--- DATA IN THIS EXERCISE ---
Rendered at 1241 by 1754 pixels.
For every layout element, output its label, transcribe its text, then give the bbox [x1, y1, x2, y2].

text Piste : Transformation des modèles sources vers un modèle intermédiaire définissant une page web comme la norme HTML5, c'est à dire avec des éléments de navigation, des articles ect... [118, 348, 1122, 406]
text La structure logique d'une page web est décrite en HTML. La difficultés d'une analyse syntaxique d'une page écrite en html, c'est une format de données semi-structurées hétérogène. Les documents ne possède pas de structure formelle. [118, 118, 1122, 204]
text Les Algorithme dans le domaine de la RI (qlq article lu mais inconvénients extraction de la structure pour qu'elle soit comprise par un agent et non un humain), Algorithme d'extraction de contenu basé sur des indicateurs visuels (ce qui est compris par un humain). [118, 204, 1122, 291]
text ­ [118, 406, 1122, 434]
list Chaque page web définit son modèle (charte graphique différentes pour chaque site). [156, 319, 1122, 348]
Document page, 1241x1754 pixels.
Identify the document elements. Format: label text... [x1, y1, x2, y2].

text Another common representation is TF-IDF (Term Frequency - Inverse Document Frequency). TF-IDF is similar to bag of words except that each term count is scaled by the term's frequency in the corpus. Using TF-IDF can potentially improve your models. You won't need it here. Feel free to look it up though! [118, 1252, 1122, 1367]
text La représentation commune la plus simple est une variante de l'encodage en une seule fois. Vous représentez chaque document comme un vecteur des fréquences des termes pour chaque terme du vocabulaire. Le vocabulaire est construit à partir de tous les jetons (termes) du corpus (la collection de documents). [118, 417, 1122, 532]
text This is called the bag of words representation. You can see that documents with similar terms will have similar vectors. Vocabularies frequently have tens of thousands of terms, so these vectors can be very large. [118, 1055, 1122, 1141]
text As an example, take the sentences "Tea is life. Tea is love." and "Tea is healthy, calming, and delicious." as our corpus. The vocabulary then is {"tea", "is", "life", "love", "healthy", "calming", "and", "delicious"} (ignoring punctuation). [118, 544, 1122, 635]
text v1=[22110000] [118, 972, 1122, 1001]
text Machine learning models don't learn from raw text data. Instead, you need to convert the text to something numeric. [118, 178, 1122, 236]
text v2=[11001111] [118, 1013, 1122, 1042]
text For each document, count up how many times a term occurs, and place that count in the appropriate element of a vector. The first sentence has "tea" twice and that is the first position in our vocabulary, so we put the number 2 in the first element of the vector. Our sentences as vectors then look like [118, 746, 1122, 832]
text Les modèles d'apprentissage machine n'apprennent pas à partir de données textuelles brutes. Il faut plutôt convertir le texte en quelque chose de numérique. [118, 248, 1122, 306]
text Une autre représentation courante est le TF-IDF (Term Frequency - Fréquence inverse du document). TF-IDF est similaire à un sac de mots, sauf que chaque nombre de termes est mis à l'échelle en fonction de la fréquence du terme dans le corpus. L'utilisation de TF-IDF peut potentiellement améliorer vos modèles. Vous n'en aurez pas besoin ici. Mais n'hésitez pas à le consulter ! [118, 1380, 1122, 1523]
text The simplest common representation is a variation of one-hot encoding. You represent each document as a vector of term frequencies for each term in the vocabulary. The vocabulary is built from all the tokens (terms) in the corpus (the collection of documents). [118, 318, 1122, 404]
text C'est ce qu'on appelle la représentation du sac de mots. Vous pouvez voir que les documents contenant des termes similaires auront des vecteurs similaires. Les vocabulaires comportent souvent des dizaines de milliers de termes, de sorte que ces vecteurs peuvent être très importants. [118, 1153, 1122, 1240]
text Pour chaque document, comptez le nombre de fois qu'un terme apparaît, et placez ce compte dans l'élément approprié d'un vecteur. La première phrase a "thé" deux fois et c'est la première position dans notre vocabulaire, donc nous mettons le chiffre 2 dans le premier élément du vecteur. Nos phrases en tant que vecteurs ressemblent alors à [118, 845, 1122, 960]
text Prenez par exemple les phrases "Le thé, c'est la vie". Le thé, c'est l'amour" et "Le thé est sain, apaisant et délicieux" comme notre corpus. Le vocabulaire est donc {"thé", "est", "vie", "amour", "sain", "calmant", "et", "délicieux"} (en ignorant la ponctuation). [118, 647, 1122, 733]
---
*PROBLEM*:
Copy every line of the records above, word for word, with nothing changed.

*SOLUTION TO THIS PROBLEM*:
Rendered at 1241 by 1754 pixels.
For every layout element, output its label, transcribe its text, then give the bbox [x1, y1, x2, y2].

text Piste : Transformation des modèles sources vers un modèle intermédiaire définissant une page web comme la norme HTML5, c'est à dire avec des éléments de navigation, des articles ect... [118, 348, 1122, 406]
text La structure logique d'une page web est décrite en HTML. La difficultés d'une analyse syntaxique d'une page écrite en html, c'est une format de données semi-structurées hétérogène. Les documents ne possède pas de structure formelle. [118, 118, 1122, 204]
text Les Algorithme dans le domaine de la RI (qlq article lu mais inconvénients extraction de la structure pour qu'elle soit comprise par un agent et non un humain), Algorithme d'extraction de contenu basé sur des indicateurs visuels (ce qui est compris par un humain). [118, 204, 1122, 291]
text ­ [118, 406, 1122, 434]
list Chaque page web définit son modèle (charte graphique différentes pour chaque site). [156, 319, 1122, 348]
Document page, 1241x1754 pixels.
Identify the document elements. Format: label text... [x1, y1, x2, y2].

text Another common representation is TF-IDF (Term Frequency - Inverse Document Frequency). TF-IDF is similar to bag of words except that each term count is scaled by the term's frequency in the corpus. Using TF-IDF can potentially improve your models. You won't need it here. Feel free to look it up though! [118, 1252, 1122, 1367]
text La représentation commune la plus simple est une variante de l'encodage en une seule fois. Vous représentez chaque document comme un vecteur des fréquences des termes pour chaque terme du vocabulaire. Le vocabulaire est construit à partir de tous les jetons (termes) du corpus (la collection de documents). [118, 417, 1122, 532]
text This is called the bag of words representation. You can see that documents with similar terms will have similar vectors. Vocabularies frequently have tens of thousands of terms, so these vectors can be very large. [118, 1055, 1122, 1141]
text As an example, take the sentences "Tea is life. Tea is love." and "Tea is healthy, calming, and delicious." as our corpus. The vocabulary then is {"tea", "is", "life", "love", "healthy", "calming", "and", "delicious"} (ignoring punctuation). [118, 544, 1122, 635]
text v1=[22110000] [118, 972, 1122, 1001]
text Machine learning models don't learn from raw text data. Instead, you need to convert the text to something numeric. [118, 178, 1122, 236]
text v2=[11001111] [118, 1013, 1122, 1042]
text For each document, count up how many times a term occurs, and place that count in the appropriate element of a vector. The first sentence has "tea" twice and that is the first position in our vocabulary, so we put the number 2 in the first element of the vector. Our sentences as vectors then look like [118, 746, 1122, 832]
text Les modèles d'apprentissage machine n'apprennent pas à partir de données textuelles brutes. Il faut plutôt convertir le texte en quelque chose de numérique. [118, 248, 1122, 306]
text Une autre représentation courante est le TF-IDF (Term Frequency - Fréquence inverse du document). TF-IDF est similaire à un sac de mots, sauf que chaque nombre de termes est mis à l'échelle en fonction de la fréquence du terme dans le corpus. L'utilisation de TF-IDF peut potentiellement améliorer vos modèles. Vous n'en aurez pas besoin ici. Mais n'hésitez pas à le consulter ! [118, 1380, 1122, 1523]
text The simplest common representation is a variation of one-hot encoding. You represent each document as a vector of term frequencies for each term in the vocabulary. The vocabulary is built from all the tokens (terms) in the corpus (the collection of documents). [118, 318, 1122, 404]
text C'est ce qu'on appelle la représentation du sac de mots. Vous pouvez voir que les documents contenant des termes similaires auront des vecteurs similaires. Les vocabulaires comportent souvent des dizaines de milliers de termes, de sorte que ces vecteurs peuvent être très importants. [118, 1153, 1122, 1240]
text Pour chaque document, comptez le nombre de fois qu'un terme apparaît, et placez ce compte dans l'élément approprié d'un vecteur. La première phrase a "thé" deux fois et c'est la première position dans notre vocabulaire, donc nous mettons le chiffre 2 dans le premier élément du vecteur. Nos phrases en tant que vecteurs ressemblent alors à [118, 845, 1122, 960]
text Prenez par exemple les phrases "Le thé, c'est la vie". Le thé, c'est l'amour" et "Le thé est sain, apaisant et délicieux" comme notre corpus. Le vocabulaire est donc {"thé", "est", "vie", "amour", "sain", "calmant", "et", "délicieux"} (en ignorant la ponctuation). [118, 647, 1122, 733]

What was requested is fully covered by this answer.